- Qeqertat Location within Greenland
- Coordinates: 77°29′39″N 66°41′05″W﻿ / ﻿77.49417°N 66.68472°W
- State: Kingdom of Denmark
- Constituent country: Greenland
- Municipality: Avannaata

Population (2025)
- • Total: 26
- Time zone: UTC−02:00 (Western Greenland Time)
- • Summer (DST): UTC−01:00 (Western Greenland Summer Time)
- Postal code: 3971 Qaanaaq

= Qeqertat =

Qeqertat is a small village in the Qaanaaq area of the Avannaata municipality, in northern Greenland. It is located on the Harvard islands, in the inner Inglefield Fjord, approximately 63 km east of Qaanaaq. The village had 23 inhabitants in 2020. It is one of the most northern settlements in Greenland and in the world. Qeqertat means "the islands" in the Inuit language.

The local economy relies heavily on traditional Inuit hunting for narwhal, seals, and walrus. Qeqertat is also known as a good place for halibut fishing, with the largest and most abundant Greenland halibut found in the fjord nearby.

The town has no independent water supply. Instead, the townsfolk must get their water from nearby rivers and lakes, or, in winter, collect sea ice to melt.

== Population ==
The population of Qeqertat has been stable in the last two decades. After registering a decline in the '90s, the population grew to 30 in 2010, before declining again to 23 in 2019.

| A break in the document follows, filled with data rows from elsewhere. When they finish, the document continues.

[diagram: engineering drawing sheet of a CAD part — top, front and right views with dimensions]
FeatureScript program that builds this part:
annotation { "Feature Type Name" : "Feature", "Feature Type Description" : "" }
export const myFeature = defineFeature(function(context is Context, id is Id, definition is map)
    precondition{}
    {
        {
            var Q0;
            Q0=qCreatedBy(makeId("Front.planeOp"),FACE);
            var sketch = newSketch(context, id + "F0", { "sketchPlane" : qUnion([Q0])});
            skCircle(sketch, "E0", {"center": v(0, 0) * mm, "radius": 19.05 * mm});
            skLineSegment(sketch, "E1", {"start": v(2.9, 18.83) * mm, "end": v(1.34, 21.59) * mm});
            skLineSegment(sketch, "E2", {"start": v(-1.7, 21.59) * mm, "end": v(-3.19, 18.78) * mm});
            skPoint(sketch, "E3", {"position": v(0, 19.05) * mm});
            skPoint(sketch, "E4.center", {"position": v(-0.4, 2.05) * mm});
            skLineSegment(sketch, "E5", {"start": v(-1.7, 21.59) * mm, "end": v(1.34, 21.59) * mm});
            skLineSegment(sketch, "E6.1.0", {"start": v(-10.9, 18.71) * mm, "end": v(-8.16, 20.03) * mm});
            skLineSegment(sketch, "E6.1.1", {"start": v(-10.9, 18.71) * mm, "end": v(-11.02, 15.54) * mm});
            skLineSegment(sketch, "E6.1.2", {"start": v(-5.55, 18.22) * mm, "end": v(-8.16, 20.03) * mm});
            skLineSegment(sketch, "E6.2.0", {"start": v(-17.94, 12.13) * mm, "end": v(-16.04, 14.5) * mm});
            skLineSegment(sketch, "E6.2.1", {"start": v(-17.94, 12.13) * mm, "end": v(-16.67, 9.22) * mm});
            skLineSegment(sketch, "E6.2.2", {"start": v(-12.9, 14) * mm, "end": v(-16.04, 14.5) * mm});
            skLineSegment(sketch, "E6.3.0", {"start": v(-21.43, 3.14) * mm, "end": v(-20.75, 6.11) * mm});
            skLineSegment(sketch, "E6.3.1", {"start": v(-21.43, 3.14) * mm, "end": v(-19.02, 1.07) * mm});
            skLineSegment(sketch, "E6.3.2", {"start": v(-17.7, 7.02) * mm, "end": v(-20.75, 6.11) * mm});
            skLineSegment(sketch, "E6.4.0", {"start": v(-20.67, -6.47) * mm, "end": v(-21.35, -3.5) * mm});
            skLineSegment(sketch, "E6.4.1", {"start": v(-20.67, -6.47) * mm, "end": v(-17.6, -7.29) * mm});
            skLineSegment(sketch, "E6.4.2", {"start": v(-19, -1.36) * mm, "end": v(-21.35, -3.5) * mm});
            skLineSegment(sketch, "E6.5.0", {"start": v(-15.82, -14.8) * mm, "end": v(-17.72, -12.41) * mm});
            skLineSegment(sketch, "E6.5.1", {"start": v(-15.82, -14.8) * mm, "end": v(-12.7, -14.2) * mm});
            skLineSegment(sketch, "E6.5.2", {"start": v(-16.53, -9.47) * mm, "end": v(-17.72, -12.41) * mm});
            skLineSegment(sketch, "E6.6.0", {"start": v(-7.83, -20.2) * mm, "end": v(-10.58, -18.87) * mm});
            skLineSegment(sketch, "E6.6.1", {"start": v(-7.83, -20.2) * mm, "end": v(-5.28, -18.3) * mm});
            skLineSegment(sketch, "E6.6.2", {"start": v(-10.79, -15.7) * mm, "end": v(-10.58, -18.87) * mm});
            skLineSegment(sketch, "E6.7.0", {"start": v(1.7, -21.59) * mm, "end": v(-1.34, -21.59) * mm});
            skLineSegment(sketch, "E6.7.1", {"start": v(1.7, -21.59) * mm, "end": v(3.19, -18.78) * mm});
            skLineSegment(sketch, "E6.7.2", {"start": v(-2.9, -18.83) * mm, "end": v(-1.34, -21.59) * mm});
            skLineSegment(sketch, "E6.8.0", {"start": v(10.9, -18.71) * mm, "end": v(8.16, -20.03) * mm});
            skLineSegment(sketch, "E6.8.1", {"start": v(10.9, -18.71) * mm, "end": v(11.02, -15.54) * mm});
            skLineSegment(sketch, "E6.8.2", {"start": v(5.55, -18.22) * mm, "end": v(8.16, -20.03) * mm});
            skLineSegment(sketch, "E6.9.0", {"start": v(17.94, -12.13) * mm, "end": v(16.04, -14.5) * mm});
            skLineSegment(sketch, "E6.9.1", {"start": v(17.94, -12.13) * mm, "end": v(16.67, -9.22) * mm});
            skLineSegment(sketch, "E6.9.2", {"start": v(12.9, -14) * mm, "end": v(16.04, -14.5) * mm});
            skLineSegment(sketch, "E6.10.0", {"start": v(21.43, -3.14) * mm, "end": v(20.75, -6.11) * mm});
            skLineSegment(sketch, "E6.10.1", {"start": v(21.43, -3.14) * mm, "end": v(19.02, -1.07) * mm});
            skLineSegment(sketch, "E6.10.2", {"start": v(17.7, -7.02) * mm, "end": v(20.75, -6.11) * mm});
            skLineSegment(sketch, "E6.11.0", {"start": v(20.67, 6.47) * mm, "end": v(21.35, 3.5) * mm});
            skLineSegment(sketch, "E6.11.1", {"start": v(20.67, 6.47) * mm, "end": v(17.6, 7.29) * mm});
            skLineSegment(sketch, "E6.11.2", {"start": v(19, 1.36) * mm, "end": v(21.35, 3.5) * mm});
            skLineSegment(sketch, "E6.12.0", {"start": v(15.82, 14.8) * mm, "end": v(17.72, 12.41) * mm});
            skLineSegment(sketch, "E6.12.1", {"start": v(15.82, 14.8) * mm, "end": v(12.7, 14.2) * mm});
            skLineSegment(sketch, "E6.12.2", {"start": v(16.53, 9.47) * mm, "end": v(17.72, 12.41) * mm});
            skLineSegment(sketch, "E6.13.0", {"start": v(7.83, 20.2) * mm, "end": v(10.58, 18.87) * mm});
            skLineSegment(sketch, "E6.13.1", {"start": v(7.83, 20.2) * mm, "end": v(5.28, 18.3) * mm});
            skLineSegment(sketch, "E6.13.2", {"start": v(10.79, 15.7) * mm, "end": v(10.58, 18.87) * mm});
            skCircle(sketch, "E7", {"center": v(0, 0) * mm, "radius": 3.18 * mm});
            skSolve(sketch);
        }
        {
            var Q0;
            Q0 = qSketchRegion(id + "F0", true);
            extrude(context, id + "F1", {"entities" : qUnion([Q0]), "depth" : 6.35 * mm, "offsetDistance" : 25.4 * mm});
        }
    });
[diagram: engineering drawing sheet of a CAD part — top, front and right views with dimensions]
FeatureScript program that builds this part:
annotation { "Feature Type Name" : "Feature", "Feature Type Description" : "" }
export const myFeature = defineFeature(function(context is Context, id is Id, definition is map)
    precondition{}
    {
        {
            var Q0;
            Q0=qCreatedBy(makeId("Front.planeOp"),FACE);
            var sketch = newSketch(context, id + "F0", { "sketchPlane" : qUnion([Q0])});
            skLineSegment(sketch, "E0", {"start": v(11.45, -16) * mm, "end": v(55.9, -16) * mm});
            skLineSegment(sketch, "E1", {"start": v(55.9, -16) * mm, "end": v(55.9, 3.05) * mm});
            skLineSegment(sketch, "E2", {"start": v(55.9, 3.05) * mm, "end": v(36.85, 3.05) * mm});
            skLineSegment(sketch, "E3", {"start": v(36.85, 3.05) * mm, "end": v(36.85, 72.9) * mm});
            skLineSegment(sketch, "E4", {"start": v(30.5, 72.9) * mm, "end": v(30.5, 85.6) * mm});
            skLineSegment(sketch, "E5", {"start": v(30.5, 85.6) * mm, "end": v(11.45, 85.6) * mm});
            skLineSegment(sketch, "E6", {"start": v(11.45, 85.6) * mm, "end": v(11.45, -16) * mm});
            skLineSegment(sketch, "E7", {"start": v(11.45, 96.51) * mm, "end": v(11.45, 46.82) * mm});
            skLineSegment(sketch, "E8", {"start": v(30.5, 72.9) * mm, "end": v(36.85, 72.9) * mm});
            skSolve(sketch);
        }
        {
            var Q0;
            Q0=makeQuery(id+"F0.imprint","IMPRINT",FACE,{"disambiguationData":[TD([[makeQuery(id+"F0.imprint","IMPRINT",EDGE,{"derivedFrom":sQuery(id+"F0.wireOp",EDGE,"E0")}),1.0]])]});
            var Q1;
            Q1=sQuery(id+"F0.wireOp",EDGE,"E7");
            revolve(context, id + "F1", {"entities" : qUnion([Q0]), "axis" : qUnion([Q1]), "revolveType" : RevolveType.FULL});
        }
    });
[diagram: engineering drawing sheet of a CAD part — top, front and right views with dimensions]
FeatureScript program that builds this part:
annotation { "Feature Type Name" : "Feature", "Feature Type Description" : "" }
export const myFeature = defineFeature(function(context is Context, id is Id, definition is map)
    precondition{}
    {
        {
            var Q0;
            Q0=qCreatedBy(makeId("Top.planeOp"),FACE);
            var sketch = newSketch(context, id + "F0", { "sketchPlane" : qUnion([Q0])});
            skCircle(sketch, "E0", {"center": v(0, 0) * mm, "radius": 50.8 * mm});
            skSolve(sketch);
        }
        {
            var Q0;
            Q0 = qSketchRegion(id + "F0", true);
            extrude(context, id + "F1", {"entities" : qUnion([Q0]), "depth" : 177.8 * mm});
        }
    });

A 70-year-old resident of the village, interviewed by Gretel Ehrlich in her 2021 book Unsolaced, said that the village had a much larger population when she was a child. A 1984 National Geographic article stated that the population of the town had recently fallen from 50 to about 20. The town in 1984 consisted of 11 houses, a store, a school and a chapel.